Hello! I am new to planted aquarium world...I just wanted to share a pic of my 35g setup. I am hoping to add some redish/purplish and carpet plants soon...if I can find some .

Otherwise....let me know your thoughts on the setup.


----------



## Sameer (Sep 30, 2007)

Looks nice, you can add more crypts and other low light plants. It seems almost all of your plants are low light and doing well. In order to maintain "redish/purplish and carpet plants" you need high lighting, co2 and nutrient dose. Also they are much harder to maintain.


----------



## solarz (Aug 31, 2010)

Just to let you know, those lucky bamboo won't survive underwater, and will eventually die.


----------



## wesignup (Apr 24, 2008)

@Sameer - Thanks! I am looking into getting a CO2 10lb or 5lb tank (haven't actually decided)...I just received an Aquatic Life CO2 Regulator with Lighted Solenoid Valve. Just upgraded the lights to T5HO 1 tube is 10K and other is pinkish (can't remember the name).

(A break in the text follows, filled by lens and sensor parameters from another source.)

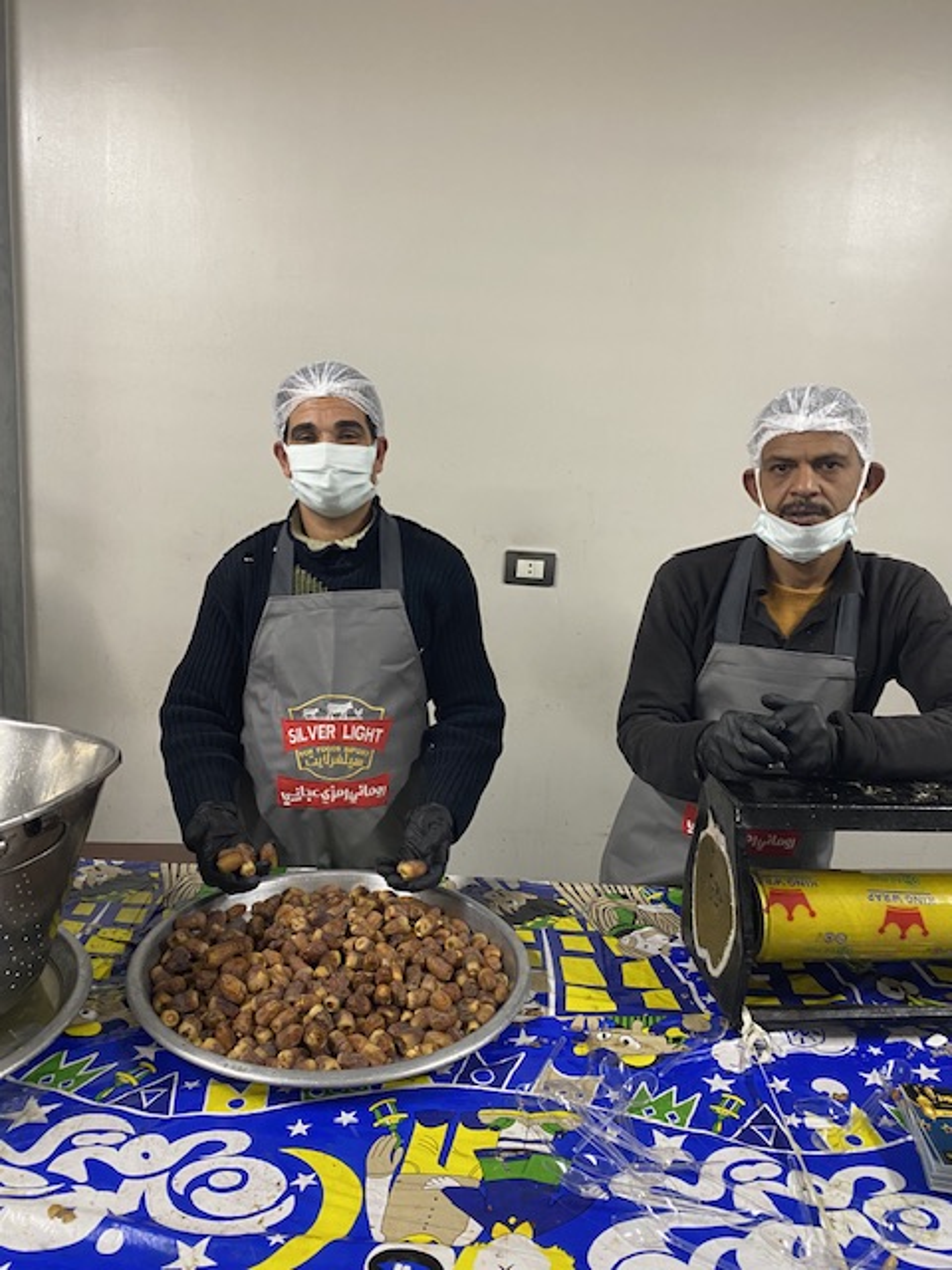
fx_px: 953
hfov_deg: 53.1
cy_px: 635
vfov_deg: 67.3
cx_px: 476
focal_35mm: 26
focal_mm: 4.25
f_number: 1.8
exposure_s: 1/50
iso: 160
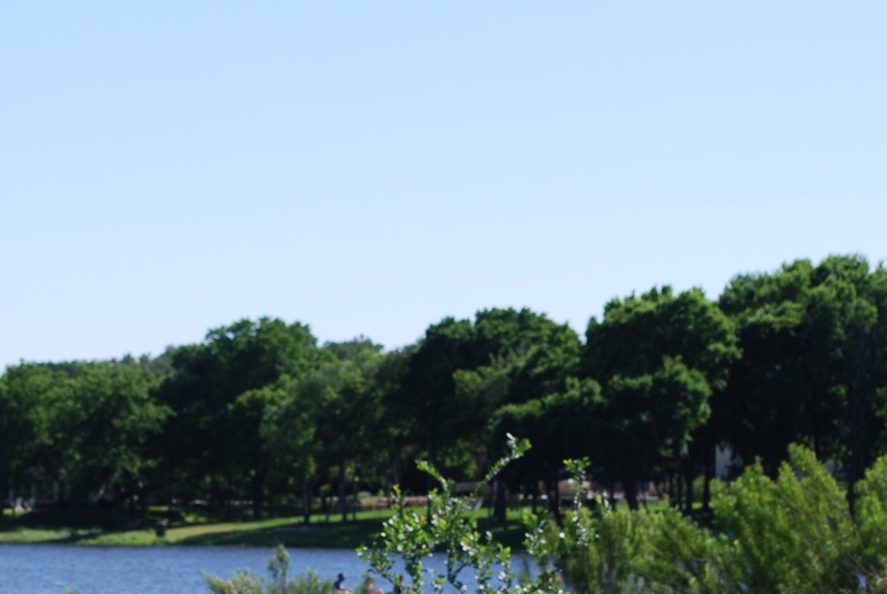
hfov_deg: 11.3
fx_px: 4468
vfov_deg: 7.6
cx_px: 287
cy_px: 566
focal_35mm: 181
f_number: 7.1
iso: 100
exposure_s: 1/200
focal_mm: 55
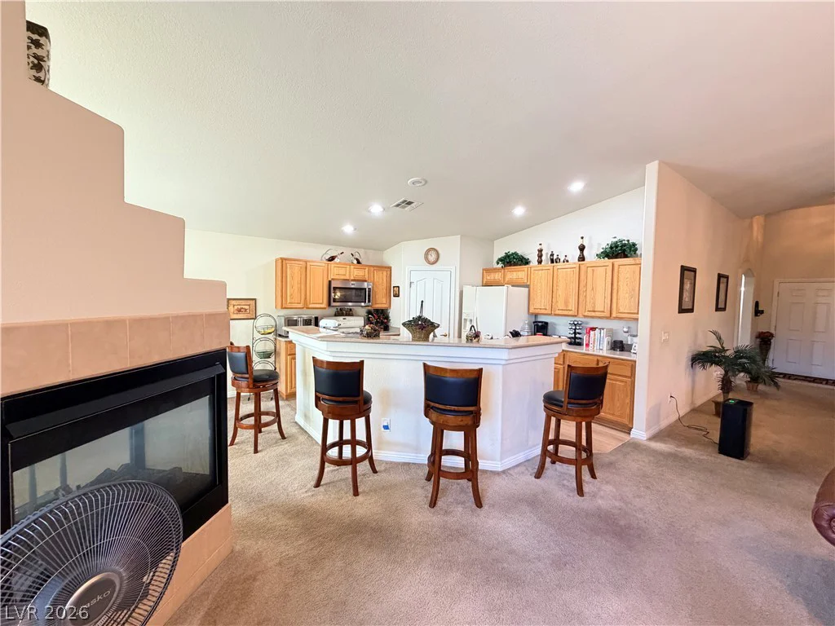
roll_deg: -0.5
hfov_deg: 102.1
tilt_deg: -3.3
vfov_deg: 85.7
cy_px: 313
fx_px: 338
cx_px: 418
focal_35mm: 14
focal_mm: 2.22
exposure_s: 1/60
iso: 400
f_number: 2.2
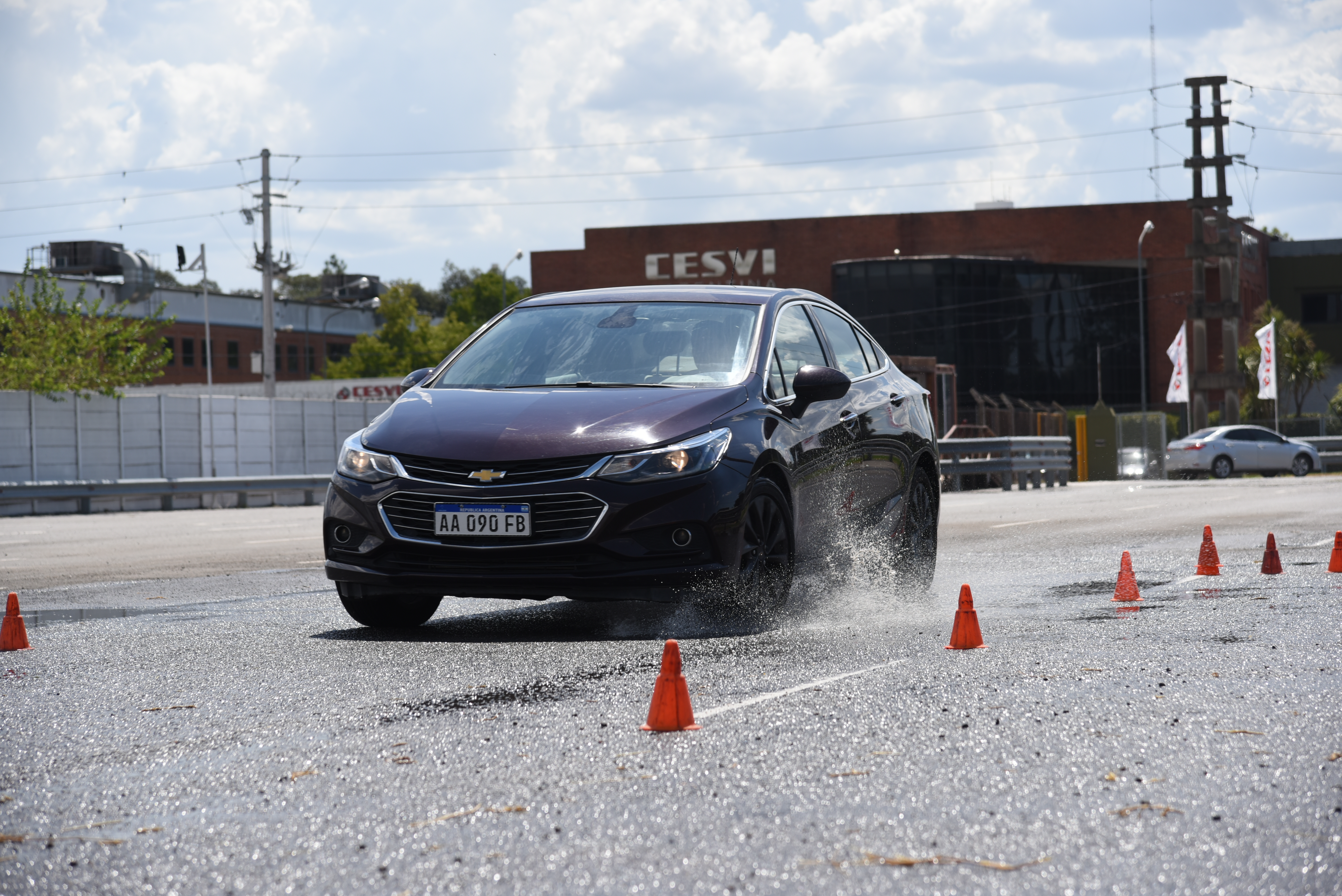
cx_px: 671
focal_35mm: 95
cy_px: 448
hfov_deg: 21.5
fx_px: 3543
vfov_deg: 14.4
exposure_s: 1/800
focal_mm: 95
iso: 100
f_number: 5
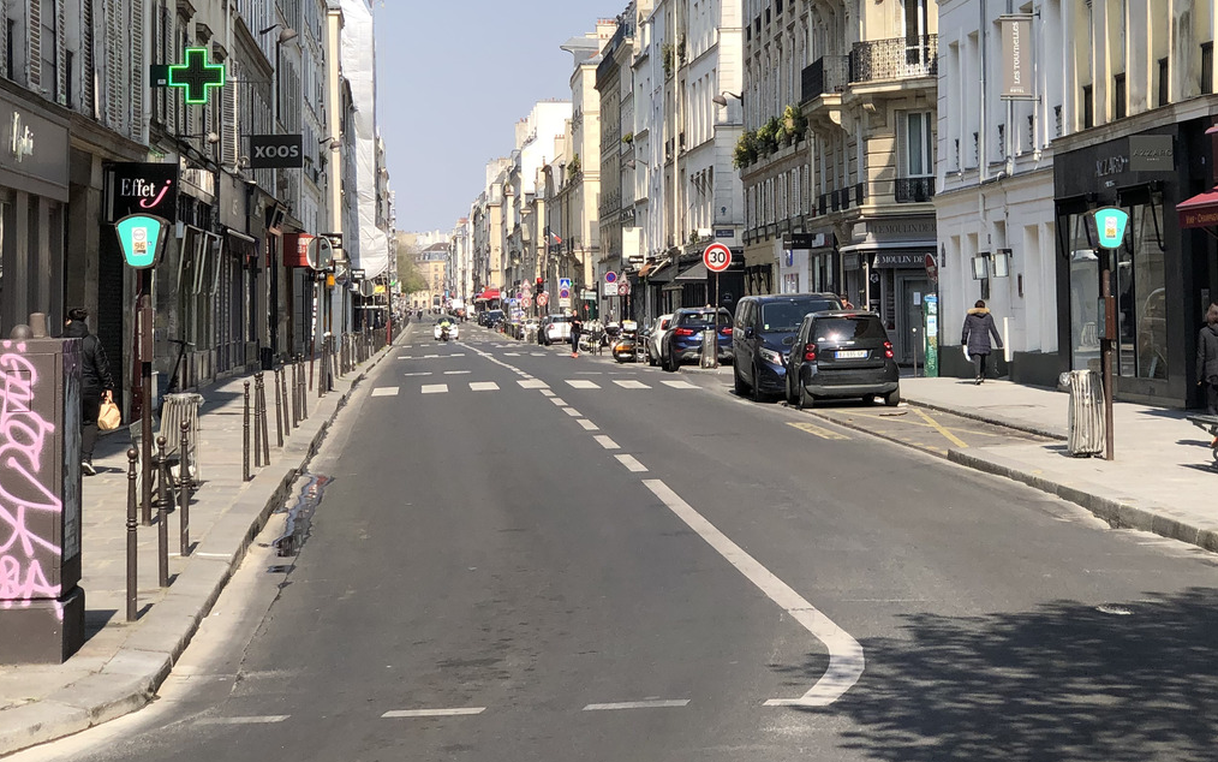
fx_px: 2888
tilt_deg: +4.4
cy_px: 106
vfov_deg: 14.9
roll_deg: +1.5
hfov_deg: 23.8
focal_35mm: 87
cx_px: 674
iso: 16
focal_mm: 6
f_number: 2.4
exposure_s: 1/867
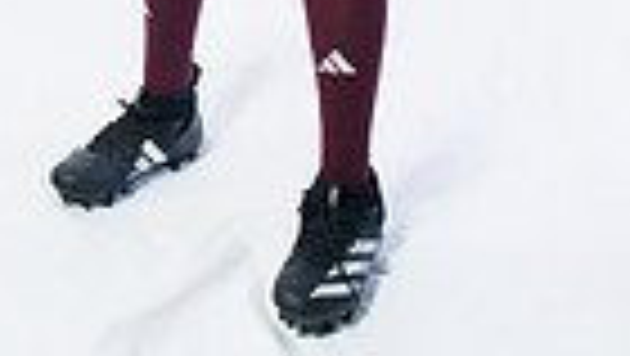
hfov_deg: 19.6
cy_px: -536
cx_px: 117
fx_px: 1806
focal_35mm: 108
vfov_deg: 9.7
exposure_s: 1/250
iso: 640
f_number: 8
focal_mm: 32
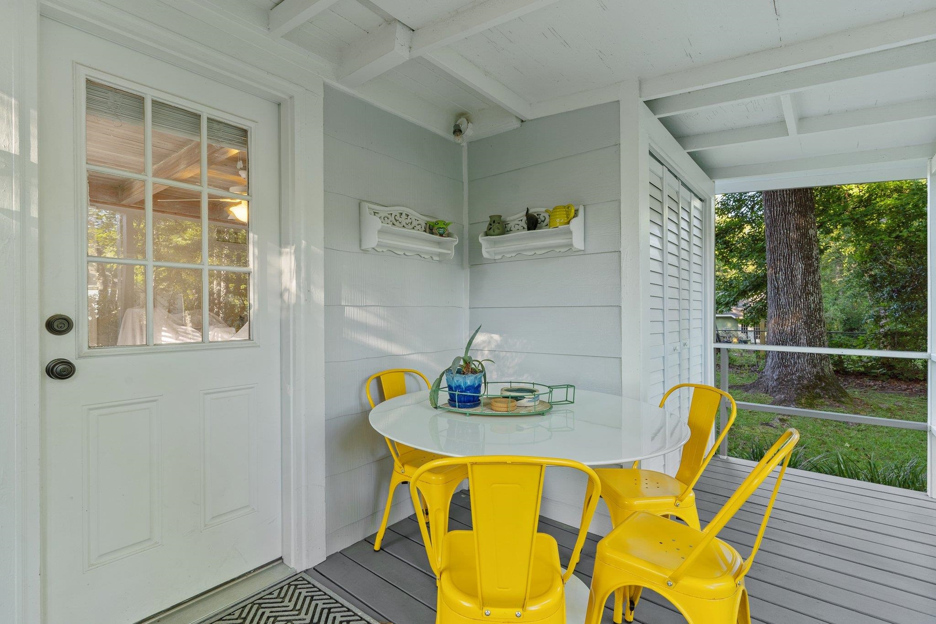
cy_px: 312
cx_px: 468
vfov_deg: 70.4
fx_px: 442
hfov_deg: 93.3
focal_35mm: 17
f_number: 9
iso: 100
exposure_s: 1.6
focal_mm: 17
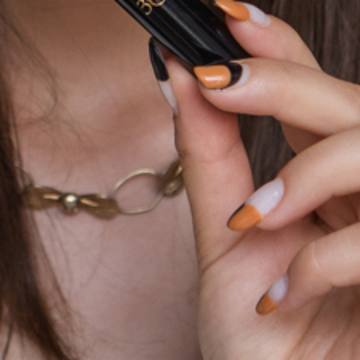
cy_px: -327
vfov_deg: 8.3
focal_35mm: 203
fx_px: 2389
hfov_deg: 8.6
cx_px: 32
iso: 640
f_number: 3.5
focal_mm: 35
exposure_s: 1/160
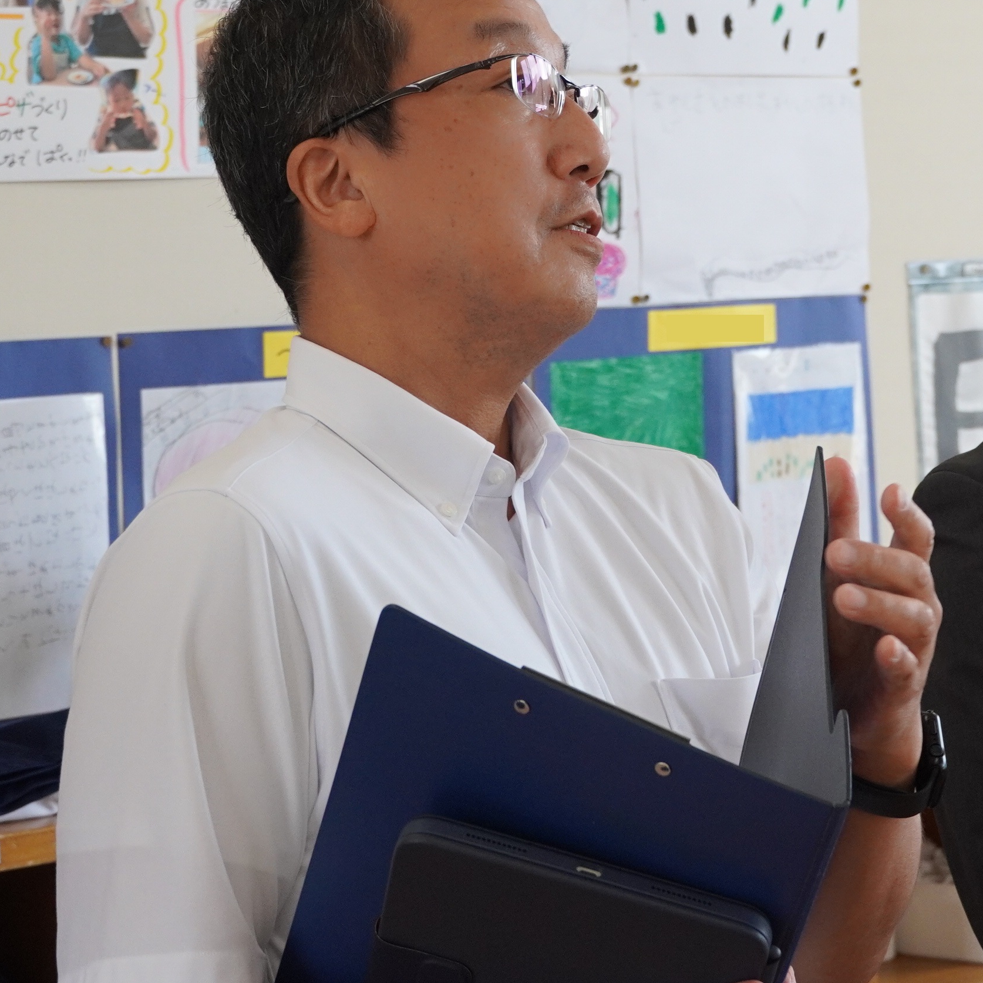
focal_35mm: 113
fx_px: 3633
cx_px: 901
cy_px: 191
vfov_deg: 15.3
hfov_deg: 15.2
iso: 800
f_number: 4.5
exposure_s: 1/160
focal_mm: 35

Also looking into Seachem products for nutrients.

@solarz - The lucky bamboo is actually the only fake plant I have . My wife thought it was "cute" LOL!  It actually doesn't look bad .


----------



## Sameer (Sep 30, 2007)

Good luck with entering the high demanding plants level. Now you will face new problems and challenges. If done right it will pay off


----------



## ubr0ke (Jul 12, 2011)

dont bother with seachem ferts..go to a hydroponic store and buy dry inorganic ferts...you will save a lot of money. 
buy:
-250g of kno3
-250g of kh2po4
-250g of trace mix..
That will cost under $20 and will last a year or more..


----------